→ What the task asks
In the records below, begin at the line containing "around 4-5 months" and end at the line containing "now need to"; quote every line in that span exactly, including both boundary lines, and no others.

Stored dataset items
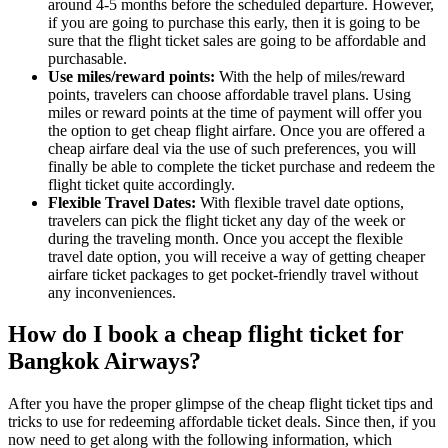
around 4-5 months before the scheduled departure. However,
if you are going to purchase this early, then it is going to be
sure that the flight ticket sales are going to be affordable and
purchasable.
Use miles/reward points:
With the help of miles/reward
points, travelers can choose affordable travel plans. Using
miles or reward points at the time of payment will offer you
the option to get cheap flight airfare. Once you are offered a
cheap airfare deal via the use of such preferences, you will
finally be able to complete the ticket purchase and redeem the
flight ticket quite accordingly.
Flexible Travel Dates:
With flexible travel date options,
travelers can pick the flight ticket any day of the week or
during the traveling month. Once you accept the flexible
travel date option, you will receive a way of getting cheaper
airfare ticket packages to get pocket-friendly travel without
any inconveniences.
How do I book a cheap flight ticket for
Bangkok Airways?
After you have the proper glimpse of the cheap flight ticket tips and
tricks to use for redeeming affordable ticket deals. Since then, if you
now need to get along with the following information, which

--

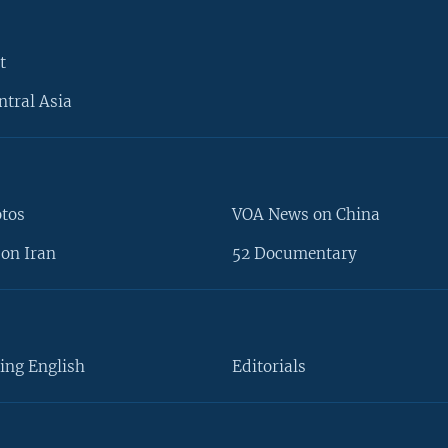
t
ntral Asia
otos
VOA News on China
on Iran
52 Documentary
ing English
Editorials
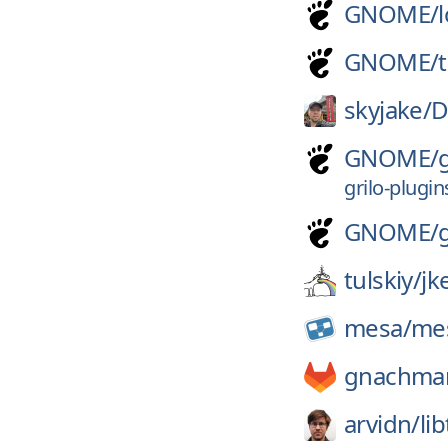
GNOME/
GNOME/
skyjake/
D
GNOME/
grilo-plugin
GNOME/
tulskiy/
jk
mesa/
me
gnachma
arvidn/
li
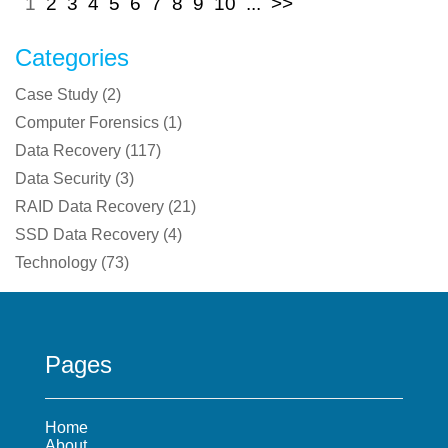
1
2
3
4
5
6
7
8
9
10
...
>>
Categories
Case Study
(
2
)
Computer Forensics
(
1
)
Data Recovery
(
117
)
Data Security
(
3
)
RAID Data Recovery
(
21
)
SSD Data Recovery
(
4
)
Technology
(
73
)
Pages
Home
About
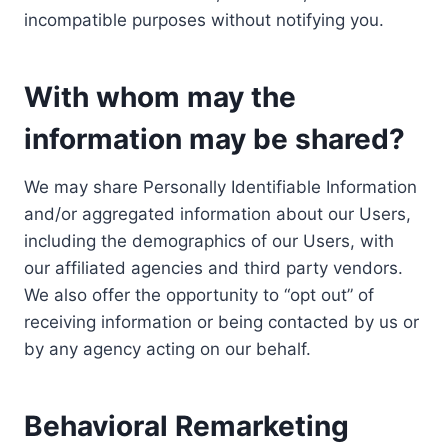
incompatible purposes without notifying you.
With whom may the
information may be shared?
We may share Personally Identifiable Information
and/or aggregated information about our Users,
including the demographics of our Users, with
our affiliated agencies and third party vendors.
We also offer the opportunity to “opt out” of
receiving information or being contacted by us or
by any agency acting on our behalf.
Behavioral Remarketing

→ Output of the task
around 4-5 months before the scheduled departure. However,
if you are going to purchase this early, then it is going to be
sure that the flight ticket sales are going to be affordable and
purchasable.
Use miles/reward points:
With the help of miles/reward
points, travelers can choose affordable travel plans. Using
miles or reward points at the time of payment will offer you
the option to get cheap flight airfare. Once you are offered a
cheap airfare deal via the use of such preferences, you will
finally be able to complete the ticket purchase and redeem the
flight ticket quite accordingly.
Flexible Travel Dates:
With flexible travel date options,
travelers can pick the flight ticket any day of the week or
during the traveling month. Once you accept the flexible
travel date option, you will receive a way of getting cheaper
airfare ticket packages to get pocket-friendly travel without
any inconveniences.
How do I book a cheap flight ticket for
Bangkok Airways?
After you have the proper glimpse of the cheap flight ticket tips and
tricks to use for redeeming affordable ticket deals. Since then, if you
now need to get along with the following information, which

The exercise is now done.